Como se ve, la democracia es
incluyente en términos efectivos en lo que concierne a la política
demagógica y económica, pero es excluyente en cuanto del ser íntimo
del hombre se trata. En otros términos, el hombre se objetiva en la
pluralidad que se ha llamado “pueblo”, perdiendo, sin querer, su
individualidad en niveles políticos. Y es que el hombre parece o
está de hecho condenado a ser un animal esencialmente político,
pero especialmente ensimismado, absorto en sus propias dolencias
existenciales y morales de las que no participa nadie más. El
problema cabe en una pregunta: ¿hay tal cosa como aquello que
llamamos pueblo? ¿O es que el pueblo es nada más un conglomerado de
sectarios que conforman un lugar geográfico?

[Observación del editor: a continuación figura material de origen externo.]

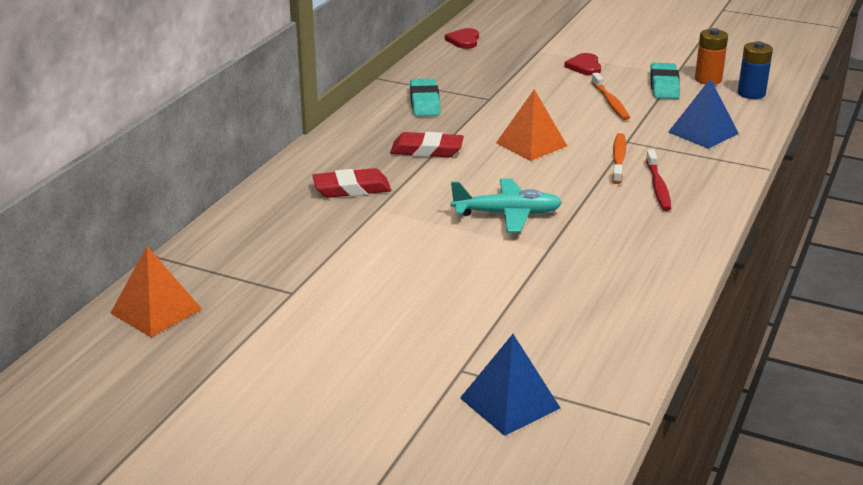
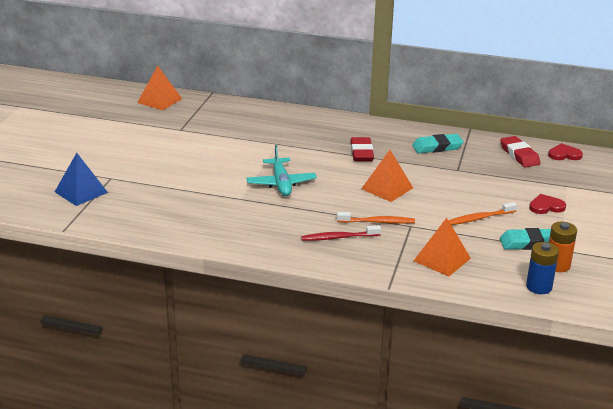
camera: 80 degrees right, 0 degrees up
red eraser [312,168,391,198] -> red eraser moved to [500,136,541,167]
blue pyramid [668,78,739,149] -> orange pyramid [414,218,471,276]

El gran problema de la democracia no es sencillamente la
insuficiencia de los gobernantes para llevarla a cabo; y la arenga:
“el pueblo unido jamás será vencido”, es más bien una
plegaria, una plegaria que antepone el repudio por un gobierno
opresor a los valores morales de los individuos. Y es que el pueblo
no quiere ser llamado pueblo; el individuo es orgulloso y el deseo de
gloria una necesidad que no puede ser contenida por sentimientos
infundados de unidad y fraternidad. Para pensar la democracia se
necesita pensar en el individuo, en sus deseos íntimos y en su modo
de ser, pues es la fuerza incontenible de su fuero interno lo que de
hecho lo constituye en su aspecto más profundo y verdadero. El
pueblo sigue siendo una abstracción, pese a que pretenda dársele
una identidad común que lo despierte como una unidad. No obstante,
el hombre es un animal sentimental antes que racional. Así, el
reivindicador de la democracia y las legiones intelectuales se
enfrentan a una tarea quizás imposible: despojar al hombre de sí
mismo, sacarlo de su intimidad sentimental y darlo a una política
extraña que junta indiscriminadamente lo que parece que no puede
estar junto (la intimidad y la política). Y lo cierto es que la
única solución es hacer del hombre una “máquina liberal de
pensar”. ¡Pero Dios nos libre de ser simples y vacuas máquinas!